# PROMPT 1
Using the excerpt on SG&A and amortization expenses, decide whether each statement agrees with it. Answer yes or no, and quote the deciding words. (a) Corporate SG&A expenses rose by $0.8 million from the 2006 period to the 2007 period. (b) SG&A expenses made up a larger share of sales in the three months ended March 31, 2007 than in the same months of 2006. (c) Amortization expense fell because certain intangible assets were fully amortized at December 31, 2006.
# PROMPT 2
Summarize the excerpt on SG&A and amortization expenses in two sentences.

# SELECTED EXTRACT
——
Selling, General and Administrative Expenses (SG&A)
SG&A expenses for the three months ended March 31, 2007 were $19.4 million, or 12.8% of sales,
compared to $17.5 million, or 14.5% of sales, for the three months ended March 31, 2006. SG&A
expenses for the E&C segment were $4.6 million for the three months ended March 31, 2007 compared
to $4.4 million for the three months ended March 31, 2006, an increase of $0.2 million. D&S
segment SG&A expenses for the three months ended March 31, 2007 were $6.4 million compared to $5.8
million for the three months ended March 31, 2006, an increase of $0.6 million. This increase was
primarily attributable to higher employee-related and infrastructure costs to support business
growth. SG&A expenses for the BioMedical segment were $2.7 million for the three months ended
March 31, 2007, an increase of $0.4 million compared to the three months ended March 31, 2006,
which was primarily due to higher sales volume and increased research and development costs.
Corporate SG&A expenses for the three months ended March 31, 2007 were $5.7 million compared to
$4.9 million for the three months ended March 31, 2006. This increase of $0.8 million was
primarily attributable to Sarbanes-Oxley implementation costs and secondary offering expenses
aggregating approximately $0.7 million incurred during the three months ended March 31, 2007.
Amortization Expense
Amortization expense for the three months ended March 31, 2007 was $3.0 million, or 2.0% of
sales, compared to $3.6 million, or 3.0% of sales for the three months ended March 31, 2006. The
decrease of $0.6 million was due to certain intangible assets being fully amortized at December 31,
2006.
——
# SOURCE DATA
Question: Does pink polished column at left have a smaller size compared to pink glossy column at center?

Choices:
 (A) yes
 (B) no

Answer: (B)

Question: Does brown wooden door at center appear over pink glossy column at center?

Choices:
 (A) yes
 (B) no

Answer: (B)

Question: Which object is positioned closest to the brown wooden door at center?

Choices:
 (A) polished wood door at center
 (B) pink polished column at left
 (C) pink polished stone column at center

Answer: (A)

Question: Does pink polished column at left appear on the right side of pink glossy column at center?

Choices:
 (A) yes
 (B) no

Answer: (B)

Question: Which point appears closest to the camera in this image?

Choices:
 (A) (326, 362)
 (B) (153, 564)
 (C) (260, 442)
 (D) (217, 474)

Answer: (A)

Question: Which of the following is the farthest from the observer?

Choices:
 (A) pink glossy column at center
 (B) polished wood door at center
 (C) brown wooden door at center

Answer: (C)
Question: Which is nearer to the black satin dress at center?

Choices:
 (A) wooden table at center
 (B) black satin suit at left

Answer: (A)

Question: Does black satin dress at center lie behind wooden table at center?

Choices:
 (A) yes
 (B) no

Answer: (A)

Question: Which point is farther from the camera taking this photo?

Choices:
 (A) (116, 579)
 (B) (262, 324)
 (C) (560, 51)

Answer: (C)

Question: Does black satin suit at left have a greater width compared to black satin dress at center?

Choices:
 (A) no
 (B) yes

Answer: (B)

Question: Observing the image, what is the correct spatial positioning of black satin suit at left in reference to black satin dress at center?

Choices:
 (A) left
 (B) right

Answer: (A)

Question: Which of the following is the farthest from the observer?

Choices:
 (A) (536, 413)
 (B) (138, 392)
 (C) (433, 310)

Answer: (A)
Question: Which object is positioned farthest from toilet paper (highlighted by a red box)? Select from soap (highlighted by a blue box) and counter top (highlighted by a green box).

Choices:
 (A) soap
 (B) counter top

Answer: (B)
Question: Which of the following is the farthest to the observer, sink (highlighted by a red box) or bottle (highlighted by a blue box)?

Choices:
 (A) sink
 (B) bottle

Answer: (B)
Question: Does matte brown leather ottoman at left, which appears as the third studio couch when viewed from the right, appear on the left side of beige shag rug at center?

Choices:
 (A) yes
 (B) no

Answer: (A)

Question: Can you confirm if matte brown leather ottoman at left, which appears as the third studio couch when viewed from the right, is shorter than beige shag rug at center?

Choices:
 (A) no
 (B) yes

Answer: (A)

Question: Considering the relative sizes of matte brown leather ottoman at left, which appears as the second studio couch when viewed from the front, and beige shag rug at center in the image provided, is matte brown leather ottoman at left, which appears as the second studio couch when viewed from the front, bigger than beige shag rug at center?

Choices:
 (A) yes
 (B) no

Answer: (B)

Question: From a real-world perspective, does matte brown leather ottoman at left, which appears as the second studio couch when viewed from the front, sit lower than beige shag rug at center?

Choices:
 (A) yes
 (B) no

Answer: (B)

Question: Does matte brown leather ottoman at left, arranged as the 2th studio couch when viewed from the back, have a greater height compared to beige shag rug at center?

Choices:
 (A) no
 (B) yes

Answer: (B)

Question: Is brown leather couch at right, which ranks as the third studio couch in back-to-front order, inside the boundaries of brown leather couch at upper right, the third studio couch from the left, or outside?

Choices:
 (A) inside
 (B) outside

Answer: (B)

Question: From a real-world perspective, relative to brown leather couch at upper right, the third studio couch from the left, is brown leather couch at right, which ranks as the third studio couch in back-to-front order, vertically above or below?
——
# SOLUTION 1
(a) Yes: "This increase of $0.8 million was primarily attributable to Sarbanes-Oxley implementation costs and secondary offering expenses"
(b) No: "$19.4 million, or 12.8% of sales, compared to $17.5 million, or 14.5% of sales"
(c) Yes: "The decrease of $0.6 million was due to certain intangible assets being fully amortized at December 31, 2006."

# SOLUTION 2
SG&A expenses for the three months ended March 31, 2007 were $19.4 million, or 12.8% of sales, up from $17.5 million, or 14.5% of sales, a year earlier. The E&C, D&S, BioMedical and corporate figures all rose, the corporate increase coming mainly from Sarbanes-Oxley implementation costs and secondary offering expenses, while amortization expense fell from $3.6 million to $3.0 million because certain intangible assets were fully amortized at December 31, 2006.